= Exercise brief =
Copy the material below word for word, keeping every line in its original order.

--

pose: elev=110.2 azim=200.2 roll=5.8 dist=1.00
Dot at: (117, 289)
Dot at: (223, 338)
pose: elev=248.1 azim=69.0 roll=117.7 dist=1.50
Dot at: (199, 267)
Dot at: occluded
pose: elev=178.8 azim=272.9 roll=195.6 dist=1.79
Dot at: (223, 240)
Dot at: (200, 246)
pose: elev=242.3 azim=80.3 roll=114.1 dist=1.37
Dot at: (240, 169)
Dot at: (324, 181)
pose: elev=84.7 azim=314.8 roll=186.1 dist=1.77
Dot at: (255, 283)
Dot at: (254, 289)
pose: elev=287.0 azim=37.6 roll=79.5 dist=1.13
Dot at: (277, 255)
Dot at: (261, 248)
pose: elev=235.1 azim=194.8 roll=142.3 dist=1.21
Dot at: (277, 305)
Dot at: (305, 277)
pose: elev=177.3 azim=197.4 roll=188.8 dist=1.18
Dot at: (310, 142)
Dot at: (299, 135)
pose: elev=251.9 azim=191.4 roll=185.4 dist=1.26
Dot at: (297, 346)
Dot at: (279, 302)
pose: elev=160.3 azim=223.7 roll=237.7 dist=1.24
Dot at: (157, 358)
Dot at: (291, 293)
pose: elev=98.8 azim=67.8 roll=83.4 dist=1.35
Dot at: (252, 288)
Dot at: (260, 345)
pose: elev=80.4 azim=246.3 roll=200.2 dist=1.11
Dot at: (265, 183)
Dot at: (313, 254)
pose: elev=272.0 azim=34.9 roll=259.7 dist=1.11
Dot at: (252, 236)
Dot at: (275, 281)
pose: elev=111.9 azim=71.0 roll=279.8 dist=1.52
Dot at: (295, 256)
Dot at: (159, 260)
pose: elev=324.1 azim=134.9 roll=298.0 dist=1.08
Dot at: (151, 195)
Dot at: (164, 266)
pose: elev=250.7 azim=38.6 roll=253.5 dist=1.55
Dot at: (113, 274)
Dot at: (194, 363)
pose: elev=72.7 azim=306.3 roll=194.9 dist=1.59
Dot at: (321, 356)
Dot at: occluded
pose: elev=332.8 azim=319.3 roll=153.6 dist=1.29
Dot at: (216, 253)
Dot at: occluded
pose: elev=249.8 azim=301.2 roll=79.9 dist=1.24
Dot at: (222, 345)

--

= Answer to the task =
pose: elev=110.2 azim=200.2 roll=5.8 dist=1.00
Dot at: (117, 289)
Dot at: (223, 338)
pose: elev=248.1 azim=69.0 roll=117.7 dist=1.50
Dot at: (199, 267)
Dot at: occluded
pose: elev=178.8 azim=272.9 roll=195.6 dist=1.79
Dot at: (223, 240)
Dot at: (200, 246)
pose: elev=242.3 azim=80.3 roll=114.1 dist=1.37
Dot at: (240, 169)
Dot at: (324, 181)
pose: elev=84.7 azim=314.8 roll=186.1 dist=1.77
Dot at: (255, 283)
Dot at: (254, 289)
pose: elev=287.0 azim=37.6 roll=79.5 dist=1.13
Dot at: (277, 255)
Dot at: (261, 248)
pose: elev=235.1 azim=194.8 roll=142.3 dist=1.21
Dot at: (277, 305)
Dot at: (305, 277)
pose: elev=177.3 azim=197.4 roll=188.8 dist=1.18
Dot at: (310, 142)
Dot at: (299, 135)
pose: elev=251.9 azim=191.4 roll=185.4 dist=1.26
Dot at: (297, 346)
Dot at: (279, 302)
pose: elev=160.3 azim=223.7 roll=237.7 dist=1.24
Dot at: (157, 358)
Dot at: (291, 293)
pose: elev=98.8 azim=67.8 roll=83.4 dist=1.35
Dot at: (252, 288)
Dot at: (260, 345)
pose: elev=80.4 azim=246.3 roll=200.2 dist=1.11
Dot at: (265, 183)
Dot at: (313, 254)
pose: elev=272.0 azim=34.9 roll=259.7 dist=1.11
Dot at: (252, 236)
Dot at: (275, 281)
pose: elev=111.9 azim=71.0 roll=279.8 dist=1.52
Dot at: (295, 256)
Dot at: (159, 260)
pose: elev=324.1 azim=134.9 roll=298.0 dist=1.08
Dot at: (151, 195)
Dot at: (164, 266)
pose: elev=250.7 azim=38.6 roll=253.5 dist=1.55
Dot at: (113, 274)
Dot at: (194, 363)
pose: elev=72.7 azim=306.3 roll=194.9 dist=1.59
Dot at: (321, 356)
Dot at: occluded
pose: elev=332.8 azim=319.3 roll=153.6 dist=1.29
Dot at: (216, 253)
Dot at: occluded
pose: elev=249.8 azim=301.2 roll=79.9 dist=1.24
Dot at: (222, 345)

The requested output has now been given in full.